Leave aside his plea to God ‘ to grant us more politicians who are genuinely disturbed by the state of society, the people, the lives of the poor’ – a prayer unanswered by the Deity for centuries – the Pope’s ‘Evangeliia Gadium’, his manifesto released today, is a withering attack on capitalism and its dire consequences for humanity. His heart-felt critique seems to reflect in part his recent meeting with the Dominican friar, Gustavo Gutterriez,, a pioneer of liberation theology in Latin America in the 1960’s and 70’s or perhaps I exaggerate. I suspect Ivan Illich and Paolo Freire, icons for many within youth and community work, would be impressed by the Pope’s forthright views.
“As long as the problems of the poor are not radically resolved by rejecting the absolute autonomy of markets and financial speculation and by attacking the structural causes of inequality, no solution will be found for the world’s problems or, for that matter, to any problems.”
“Some people continue to defend trickle-down theories which assume that economic growth, encouraged by a free market, will inevitably succeed in bringing about greater justice and inclusiveness in the world.

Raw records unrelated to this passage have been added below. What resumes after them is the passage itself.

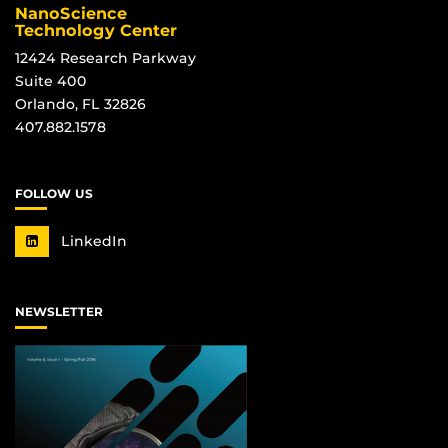
NanoScience
Technology Center
12424 Research Parkway
Suite 400
Orlando, FL 32826
407.882.1578
FOLLOW US
LinkedIn
NEWSLETTER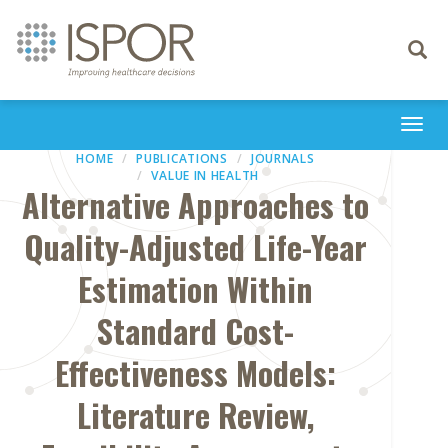
Toggle
navigati
Togg
navi
HOME
PUBLICATIONS
JOURNALS
VALUE IN HEALTH
Alternative Approaches to
Quality-Adjusted Life-Year
Estimation Within
Standard Cost-
Effectiveness Models:
Literature Review,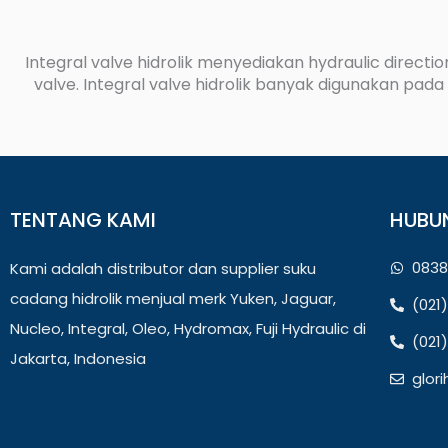
Integral valve hidrolik menyediakan hydraulic direction
valve. Integral valve hidrolik banyak digunakan pada m
TENTANG KAMI
HUBU
0838
Kami adalah distributor dan supplier suku
cadang hidrolik menjual merk Yuken, Jaguar,
(021
Nucleo, Integral, Oleo, Hydromax, Fuji Hydraulic di
(021
Jakarta, Indonesia
glor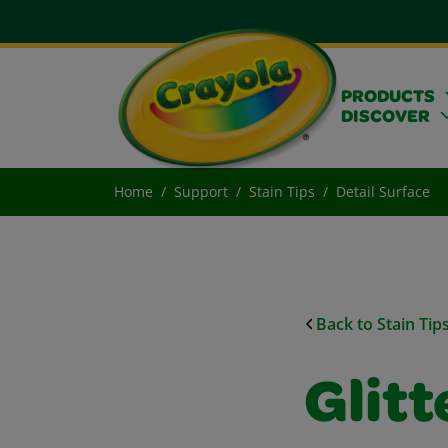
PRODUCTS
DISCOVER
Home
Support
Stain Tips
Detail Surface
Back to Stain Tip
Glit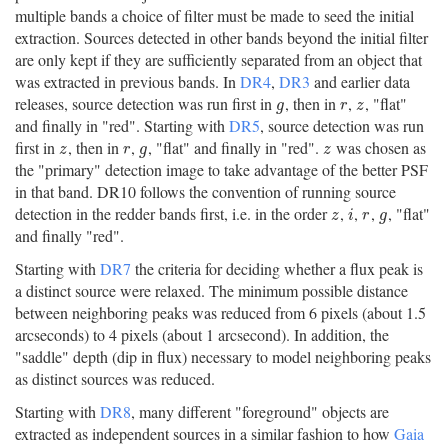
multiple bands a choice of filter must be made to seed the initial
extraction. Sources detected in other bands beyond the initial filter
are only kept if they are sufficiently separated from an object that
was extracted in previous bands. In
DR4
,
DR3
and earlier data
releases, source detection was run first in
, then in
,
, "flat"
g
r
z
g
r
z
and finally in "red". Starting with
DR5
, source detection was run
first in
, then in
,
, "flat" and finally in "red".
was chosen as
z
r
g
z
z
r
g
z
the "primary" detection image to take advantage of the better PSF
in that band. DR10 follows the convention of running source
detection in the redder bands first, i.e. in the order
,
,
,
, "flat"
z
i
r
g
z
i
r
g
and finally "red".
Starting with
DR7
the criteria for deciding whether a flux peak is
a distinct source were relaxed. The minimum possible distance
between neighboring peaks was reduced from 6 pixels (about 1.5
arcseconds) to 4 pixels (about 1 arcsecond). In addition, the
"saddle" depth (dip in flux) necessary to model neighboring peaks
as distinct sources was reduced.
Starting with
DR8
, many different "foreground" objects are
extracted as independent sources in a similar fashion to how
Gaia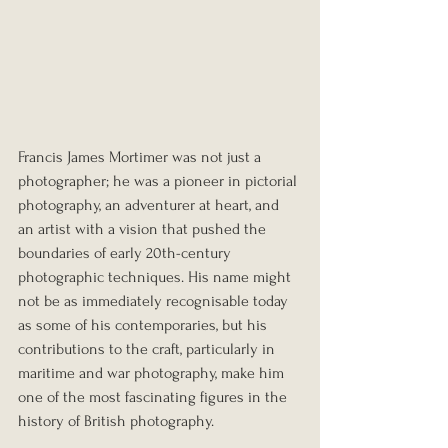
Francis James Mortimer was not just a 
photographer; he was a pioneer in pictorial 
photography, an adventurer at heart, and 
an artist with a vision that pushed the 
boundaries of early 20th-century 
photographic techniques. His name might 
not be as immediately recognisable today 
as some of his contemporaries, but his 
contributions to the craft, particularly in 
maritime and war photography, make him 
one of the most fascinating figures in the 
history of British photography.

This opinion, which has never been confirmed by the facts, expresses a crude and naïve trust in the goodness of those wielding economic power and in the sacralized workings of the prevailing economic system.”
“We have created new idols. The worship of the ancient golden calf has returned in a new and ruthless guise in the idolatry of money and the dictatorship of an impersonal economy lacking a truly human purpose. The worldwide crisis affecting finance and the economy lays bare their imbalances and, above all, their lack of real concern for human beings; man is reduced to one of his needs alone: consumption.”
“The thirst for power and possessions knows no limits. In this system, which tends to devour everything which stands in the way of increased profits, whatever is fragile, like the environment, is defenseless before the interests of a deified market, which become the only rule.”
“Such an economy kills. How can it be that it is not a news item when an elderly homeless person dies of exposure, but it is news when the stock market loses two points? This is a case of exclusion. Can we continue to stand by when food is thrown away while people are starving? This is a case of inequality. Today everything comes under the laws of competition and the survival of the fittest, where the powerful feed upon the powerless. As a consequence, masses of people find themselves excluded and marginalized: without work, without possibilities, without any means of escape.”
Given the remarkable renaissance of faith-based youth work in recent years I’m bound to ask, ‘what is the response of Christian youth workers, in particular, to the Pope’s passionate and pointed words?’ Forget your sectarian differences, will his confrontational ‘Joy of the Gospel’ be taken up in discussions with young people?
As an irreconcilable atheist I can but applaud his courage and integrity. Bravo and solidarity with Brother Francis – an injury to one is indeed an injury to all.
La Lutta Continua!
It is a fascinating development, not least considering that his immediate predecessor Ratzinger, very much still alive and in retirement was the papal boot boy who went into South America, declared liberation theology as heresy and purged the church of it’s adherents and practitioners. They are fine words… but will the actions follow? The kingdom is not achieved by fine words alone but in action… “understanding, reading or speculating do not make a theologian, but living, or rather dying and being damned.” says Luther, a not insignificant figure of liberating theology. Bonhöffer described this sacrifice as a willingness to be “a spoke in the wheels of injustice” not simply a bystander who bandages the wounds of those who experience the effects.
Of course you are right. The test will be how the rhetoric is translated into practice as is ever the case. For the moment though I let myself be caught up in the pleasure of hearing a Pope speak in this vein. And indeed the task of turning words into practice, of being spokes in the wheels of injustice, falls to us all, whatever our faith.
And I am genuinely interested to see how this call is taken up within faith-based youth work.